• _INPUT RECORDS_:

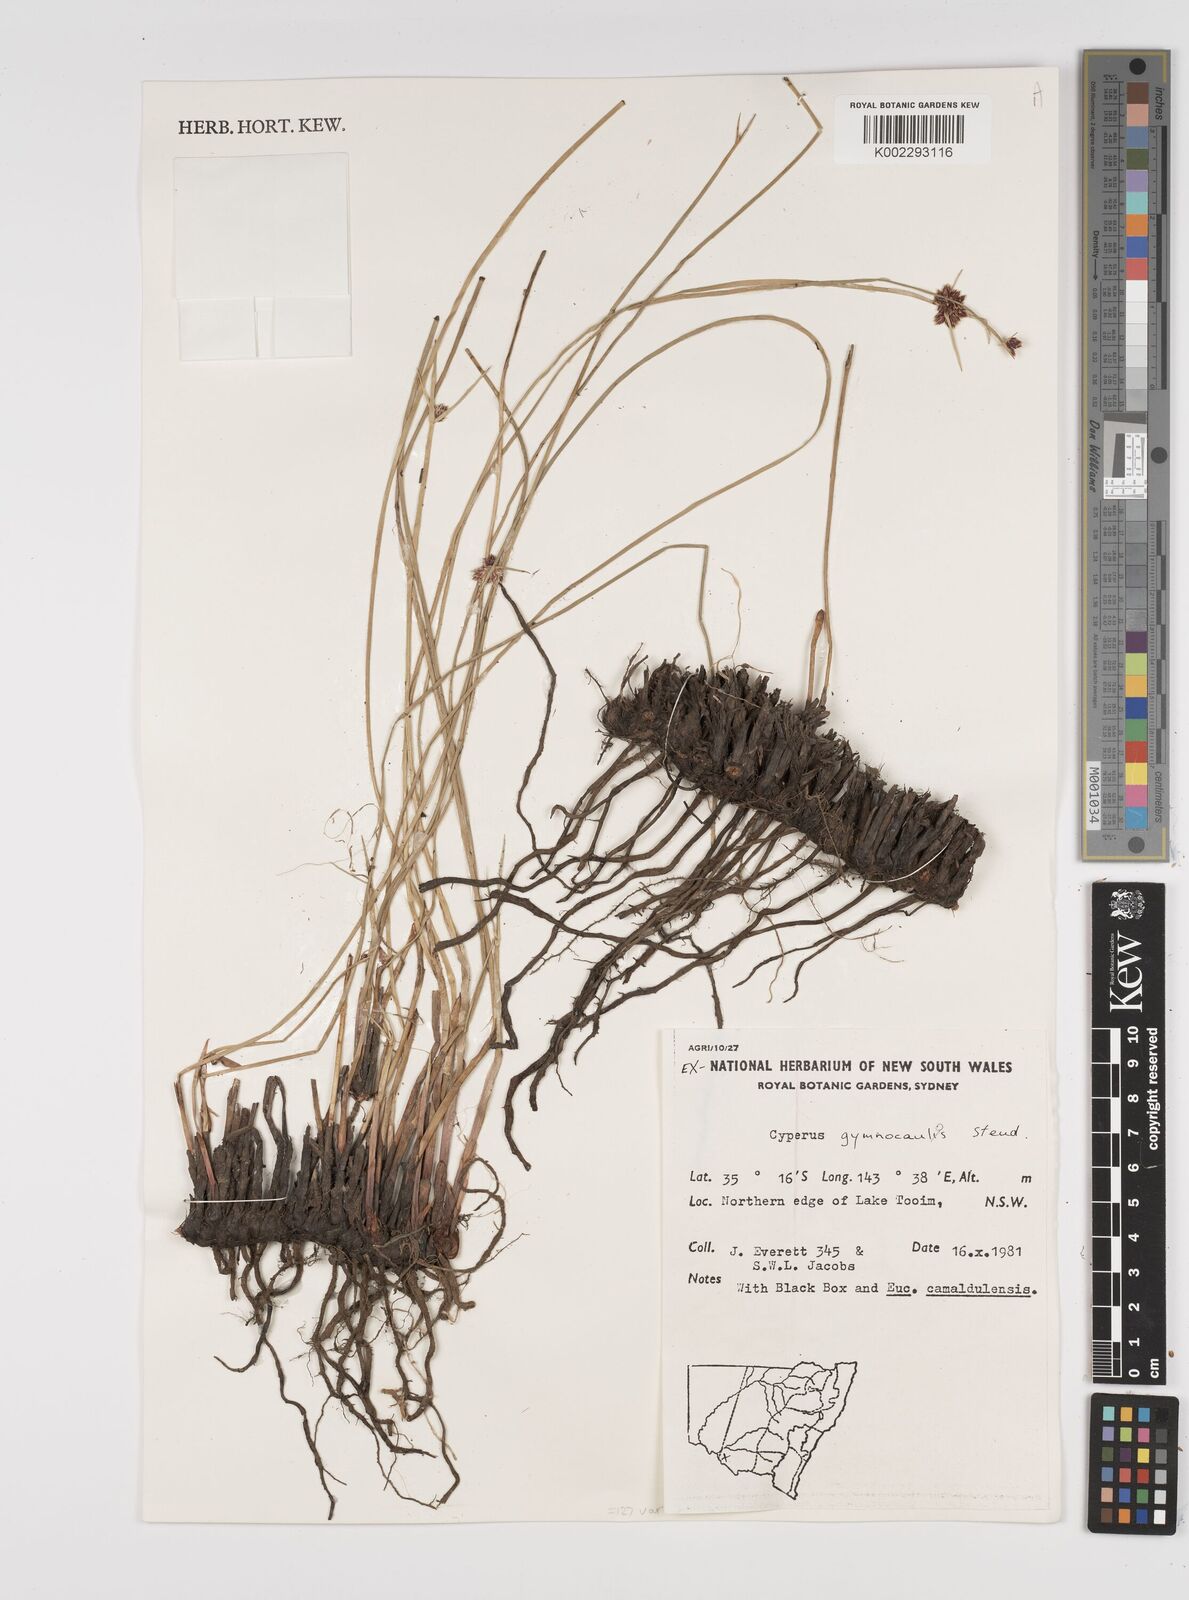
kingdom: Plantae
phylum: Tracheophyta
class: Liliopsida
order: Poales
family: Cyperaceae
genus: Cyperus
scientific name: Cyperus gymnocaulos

• _EXERCISE OBJECTIVE_: Write out every line of text in the items above without changing anything, and leave the pictures out of your answer.

• _ANSWER FOR THIS EXERCISE_:
kingdom: Plantae
phylum: Tracheophyta
class: Liliopsida
order: Poales
family: Cyperaceae
genus: Cyperus
scientific name: Cyperus gymnocaulos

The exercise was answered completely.